#### Texte fourni
"""

Les promesses du rituximab pour traiter la glomérulonéphrite extra-membraneuse

La glomérulonéphrite extra-membraneuse (GEM) est la principale cause de syndrome néphrotique chez l’adulte. Elle est le plus souvent idiopathique avec possibilité d’une rémission spontanée dans environ 30 % des cas. Chez 40 à 50 % des patients, en cas de syndrome néphrotique persistant, une insuffisance rénale chronique terminale (IRCT) s’installe en une dizaine d’années. Des auto-anticorps circulants dirigés contre le récepteur de la phospholipase A2 (PLA2R) sont retrouvés chez 70 à 80 % des patients et il existe une corrélation étroite entre leur concentration et  l’activité de la maladie, de sorte qu’un lien de causalité apparaît hautement probable. Le traitement initial de la GEM repose sur les immunosuppresseurs, mais surtout sur les inhibiteurs de la calcineurine dont fait partie la ciclosporine. Cette dernière est largement prescrite en première intention dans cette indication, aux Etats-Unis comme au Canada, malgré ses inconvénients : risque élevé de rechute à l’arrêt du traitement, mais aussi évènements indésirables fréquents à type d’hypertension artérielle et de néphrotoxicité. Il semble par ailleurs que la pathogénie de la GEM soit partiellement en rapport avec un dysfonctionnement des lymphocytes B et que la neutralisation de ces derniers, produits en excès, au demeurant néphrotoxiques constitue une option thérapeutique à part entière.

"""

(Entrées enregistrées)
"""

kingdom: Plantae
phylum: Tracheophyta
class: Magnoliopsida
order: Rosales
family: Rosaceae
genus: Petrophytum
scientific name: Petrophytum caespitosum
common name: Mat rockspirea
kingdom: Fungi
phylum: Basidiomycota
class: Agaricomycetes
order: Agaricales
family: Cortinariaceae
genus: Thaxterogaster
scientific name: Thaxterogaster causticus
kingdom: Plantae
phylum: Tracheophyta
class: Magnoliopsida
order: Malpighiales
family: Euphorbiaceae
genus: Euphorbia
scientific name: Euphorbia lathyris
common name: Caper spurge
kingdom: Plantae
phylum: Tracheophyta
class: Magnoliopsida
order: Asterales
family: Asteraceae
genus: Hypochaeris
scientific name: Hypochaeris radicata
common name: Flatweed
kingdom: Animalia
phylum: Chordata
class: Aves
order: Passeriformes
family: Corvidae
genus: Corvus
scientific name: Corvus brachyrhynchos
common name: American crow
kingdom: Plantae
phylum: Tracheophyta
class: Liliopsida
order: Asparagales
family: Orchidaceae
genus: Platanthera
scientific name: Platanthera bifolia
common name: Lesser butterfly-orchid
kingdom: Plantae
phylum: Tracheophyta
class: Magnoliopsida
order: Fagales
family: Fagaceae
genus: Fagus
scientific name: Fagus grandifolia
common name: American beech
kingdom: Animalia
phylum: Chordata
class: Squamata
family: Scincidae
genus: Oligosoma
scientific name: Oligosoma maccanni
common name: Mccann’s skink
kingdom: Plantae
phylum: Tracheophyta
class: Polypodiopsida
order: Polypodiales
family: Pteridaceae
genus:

"""

Indiquez si chacune des affirmations suivantes est conforme au texte sur la glomérulonéphrite extra-membraneuse, en répondant par oui ou par non et en citant exactement les mots du texte qui permettent de trancher. (a) Une rémission spontanée de la GEM est possible dans environ 30 % des cas. (b) Les auto-anticorps dirigés contre le récepteur PLA2R sont retrouvés chez tous les patients. (c) La ciclosporine n’entraîne que rarement des évènements indésirables.

(a) Oui : « possibilité d’une rémission spontanée dans environ 30 % des cas ».
(b) Non : « sont retrouvés chez 70 à 80 % des patients ».
(c) Non : « évènements indésirables fréquents à type d’hypertension artérielle et de néphrotoxicité ».